• _WHAT YOU ARE ASKED TO DO_: Pictures in the entries below are excluded; copy only the lines from the one containing "MYCOBACTERIU" to the one containing "umano può intervenire, su", both included.

★ ★ ★ ★ ★

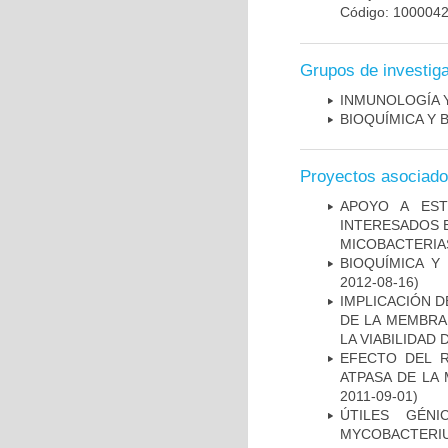
Código: 100004
Grupos de investig
INMUNOLOGÍA 
BIOQUÍMICA Y 
Proyectos asociad
APOYO A EST
INTERESADOS E
MICOBACTERIA
BIOQUÍMICA Y
2012-08-16)
IMPLICACIÓN D
DE LA MEMBRA
LA VIABILIDA
EFECTO DEL R
ATPASA DE LA
2011-09-01)
ÚTILES GÉN
MYCOBACTERIU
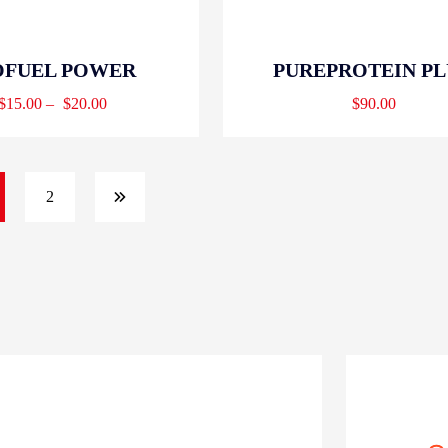
OFUEL POWER
PUREPROTEIN PL
$
15.00
–
$
20.00
$
90.00
2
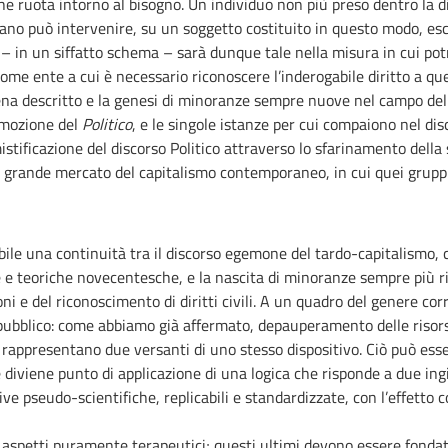
 ruota intorno al bisogno. Un individuo non più preso dentro la di
 umano può intervenire, su un soggetto costituito in questo modo, esc
 – in un siffatto schema – sarà dunque tale nella misura in cui potr
ome ente a cui è necessario riconoscere l’inderogabile diritto a qu
appena descritto e la genesi di minoranze sempre nuove nel campo del
imozione del
Politico
, e le singole istanze per cui compaiono nel di
istificazione del discorso Politico attraverso lo sfarinamento dell
i nel grande mercato del capitalismo contemporaneo, in cui quei gru
ile una continuità tra il discorso egemone del tardo-capitalismo, ch
che e teoriche novecentesche, e la nascita di minoranze sempre più r
ioni e del riconoscimento di diritti civili. A un quadro del genere
ubblico: come abbiamo già affermato, depauperamento delle risorse 
co rappresentano due versanti di uno stesso dispositivo. Ciò può es
 diviene punto di applicazione di una logica che risponde a due ing
ive pseudo-scientifiche, replicabili e standardizzate, con l’effetto
 aspetti puramente terapeutici; questi ultimi devono essere fondati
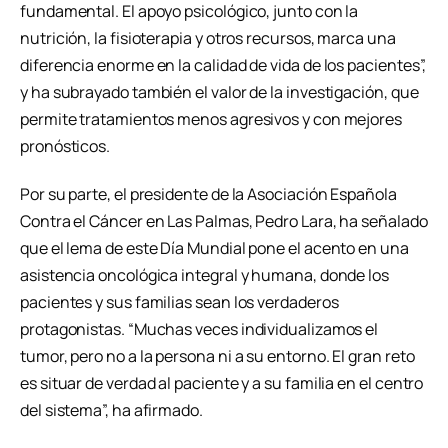
fundamental. El apoyo psicológico, junto con la
nutrición, la fisioterapia y otros recursos, marca una
diferencia enorme en la calidad de vida de los pacientes”,
y ha subrayado también el valor de la investigación, que
permite tratamientos menos agresivos y con mejores
pronósticos.
Por su parte, el presidente de la Asociación Española
Contra el Cáncer en Las Palmas, Pedro Lara, ha señalado
que el lema de este Día Mundial pone el acento en una
asistencia oncológica integral y humana, donde los
pacientes y sus familias sean los verdaderos
protagonistas. “Muchas veces individualizamos el
tumor, pero no a la persona ni a su entorno. El gran reto
es situar de verdad al paciente y a su familia en el centro
del sistema”, ha afirmado.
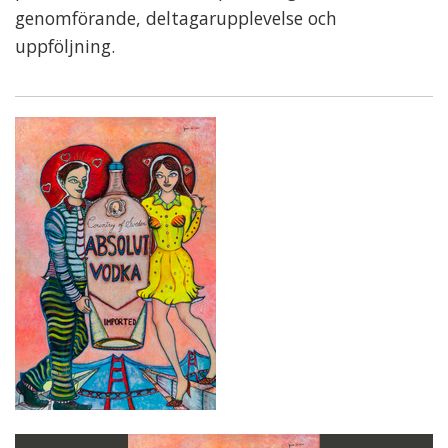
genomförande, deltagarupplevelse och
uppföljning.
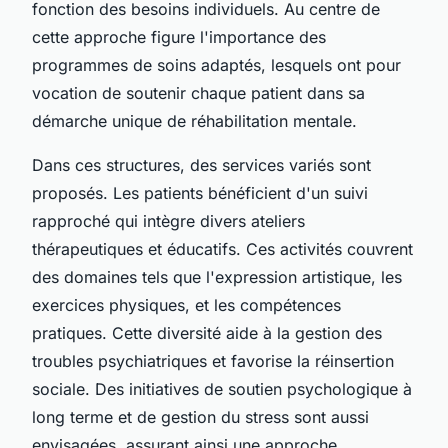
fonction des besoins individuels. Au centre de
cette approche figure l'importance des
programmes de soins adaptés, lesquels ont pour
vocation de soutenir chaque patient dans sa
démarche unique de réhabilitation mentale.
Dans ces structures, des services variés sont
proposés. Les patients bénéficient d'un suivi
rapproché qui intègre divers ateliers
thérapeutiques et éducatifs. Ces activités couvrent
des domaines tels que l'expression artistique, les
exercices physiques, et les compétences
pratiques. Cette diversité aide à la gestion des
troubles psychiatriques et favorise la réinsertion
sociale. Des initiatives de soutien psychologique à
long terme et de gestion du stress sont aussi
envisagées, assurant ainsi une approche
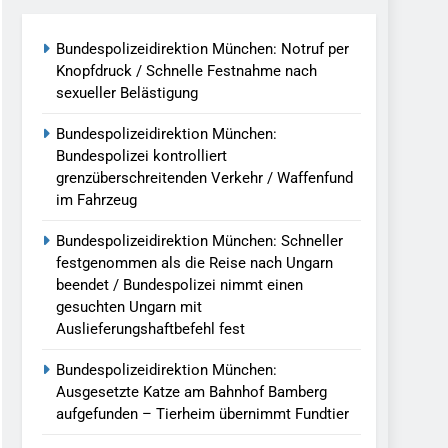
g Aufgefunden – Tierheim Übernimmt
Bundespolizeidirektion München: Notruf per
Knopfdruck / Schnelle Festnahme nach
sexueller Belästigung
tungen Ermittlungen Der Finanzkontrolle
Bundespolizeidirektion München:
Bundespolizei kontrolliert
llen Vereinigung Geht Ins Netz –
grenzüberschreitenden Verkehr / Waffenfund
im Fahrzeug
undespolizei In Saarbrücken
Bundespolizeidirektion München: Schneller
festgenommen als die Reise nach Ungarn
g / Bundespolizei Ermittelt Wegen
beendet / Bundespolizei nimmt einen
gesuchten Ungarn mit
Auslieferungshaftbefehl fest
en Fest / Mann Nach Gleissturz Verletzt
Bundespolizeidirektion München:
Ausgesetzte Katze am Bahnhof Bamberg
aufgefunden – Tierheim übernimmt Fundtier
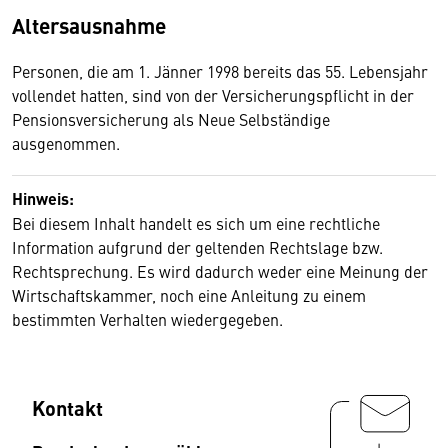
Altersausnahme
Personen, die am 1. Jänner 1998 bereits das 55. Lebensjahr
vollendet hatten, sind von der Versicherungspflicht in der
Pensionsversicherung als Neue Selbständige
ausgenommen.
Hinweis:
Bei diesem Inhalt handelt es sich um eine rechtliche
Information aufgrund der geltenden Rechtslage bzw.
Rechtsprechung. Es wird dadurch weder eine Meinung der
Wirtschaftskammer, noch eine Anleitung zu einem
bestimmten Verhalten wiedergegeben.
Kontakt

★ ★ ★ ★ ★

• _OUTPUT FOR THIS EXERCISE_:
MYCOBACTERIU
OFUEL POWER
PUREPROTEIN PL
$
15.00
–
$
20.00
$
90.00
2
 ruota intorno al bisogno. Un individuo non più preso dentro la di
 umano può intervenire, su un soggetto costituito in questo modo, esc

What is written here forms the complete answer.